I know, that DOES sound pretty awesome. But the best part was that at the top of this cornball universe was the Racer family - Mom, Pops, and brothers Speed and Spritle. They live in a lovely split level home/auto garage with their mechanic Sparky and, for some reason, a monkey named Chim Chim. Occasional visits are made by Speed’s Platonic Girlfriend Trixie. Together, they’re the most successful racing team in the world - because they always play by the rules, stick by their friends, and honor the sport of racing as a matter of personal faith. With his super awesome car - the Mach 5 - and the occasional help of a mysterious ally named Racer X, Speed Racer wages a never ending battle for truth, justice, and jumping over shit in his car.

At least, he did for 52 glorious episodes. As a boy I discovered the wonder of UHF (Kids: it was the internet of the early 1980s) and a whole new world of really weird television opened up to me. The original Speed Racer lived on in syndication as I was growing up, and is singlehandedly responsible for my unhealthy acceptance of almost all things anime. The world famous(ly weird) Wachowski Brothers clearly shared my enthusiasm. Their re-imagining of Speed Racer captured the very small handful of things that made the original show captivating to prepubescent boys the world over. It also takes place in a near futuristic society based entirely on auto racing. It also spits on the laws of physics and is populated with hyper-stylized characters that all suffer from an unholy blend of ADHD and PTSD.


But now, they hold candy colored CGI races on tracks that look like something out of Tron. Speed Racer is one of those rare films that deserve acclaim just because you’ve never seen anything like it. I’m not even kidding when I say the whole movie looks like the inside of a bag of Super High Definition Skittles. At first, it’ll feel like your eyes are being raped. Then, once you’re used to it, you’ll get lost in it. It’s a visually astounding film that – at times – also captures the colorful, gleeful stupidity of the original show. Unfortunately the Wachowskis are a pair of incurable paranoids, so they felt it appropriate to take what should have been a fun, fast paced kids’ movie and marinate it in The X-Files. And what’s the result?

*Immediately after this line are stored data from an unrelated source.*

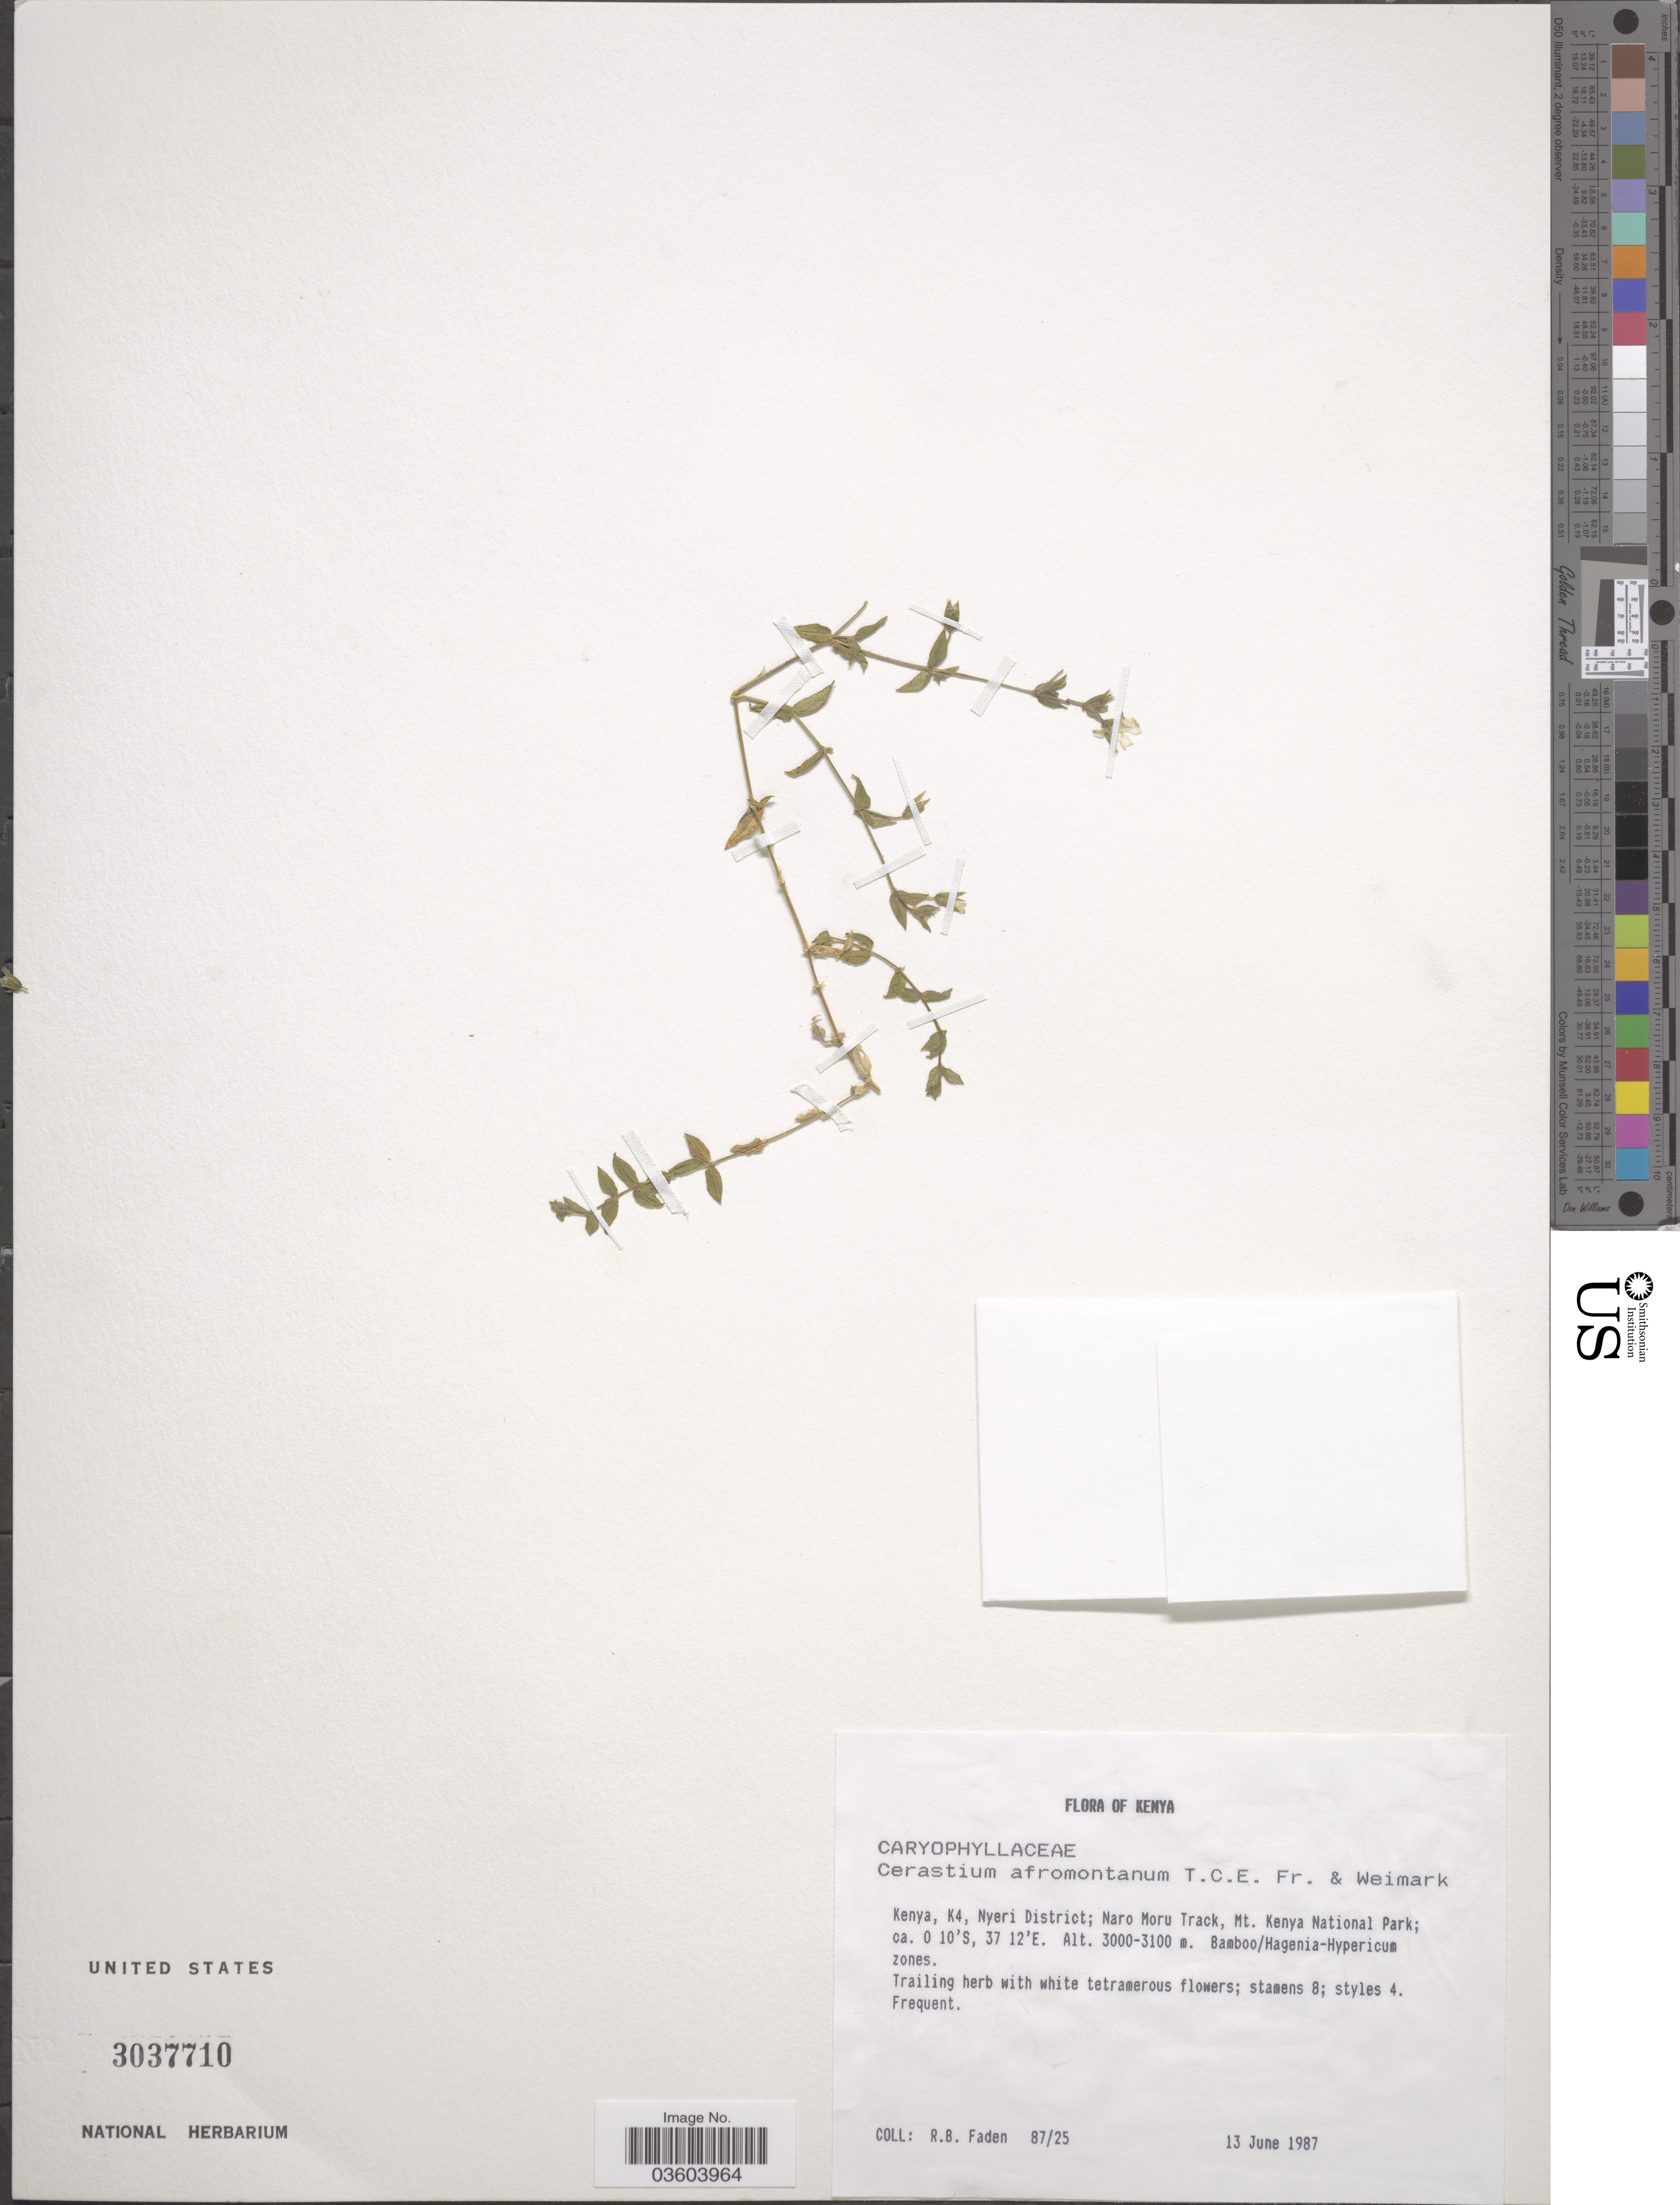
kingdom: Plantae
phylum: Tracheophyta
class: Magnoliopsida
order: Caryophyllales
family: Caryophyllaceae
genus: Cerastium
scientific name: Cerastium afromontanum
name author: T.C.E. Fr. & Weim.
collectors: R. B. Faden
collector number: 87/25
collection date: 1987-06-13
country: Kenya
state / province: Nyeri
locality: K4, Nyeri District; Naro Moru Track, Mt. Kenya National Park. Bamboo/Hagenia-Hypericum zones.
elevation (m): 3000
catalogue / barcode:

Speed Racer feels like a remake of Death Race 2000 made by Pixar, and based on an Oliver Stone screenplay re-written by Aaron Sorkin. In the original version there was never any need to explain how an auto racing based society came to exist. There was certainly never any attempt to explain why racers all hang around with each other all the time, driving their race cars around everywhere and dressing like comic book characters. And I don’t remember anyone ever telling me WHY every race devolved into a fiery murder-fest. They just DID. None of it was grounded in any kind of reality. But the Wachowskis want you to believe that Big Business and Greedy Millionaires are secretly controlling everything from the price of stock to how many marshmallows are in your bowl of fruit loops. There’s lots of racing, and lots of crazy-ass racers in Speed Racer - and it’s the same ludicrously hilarious shtick I remember from my youth. But the fun parts are punctuated by LONG stretches of self-consciously gaudy exposition.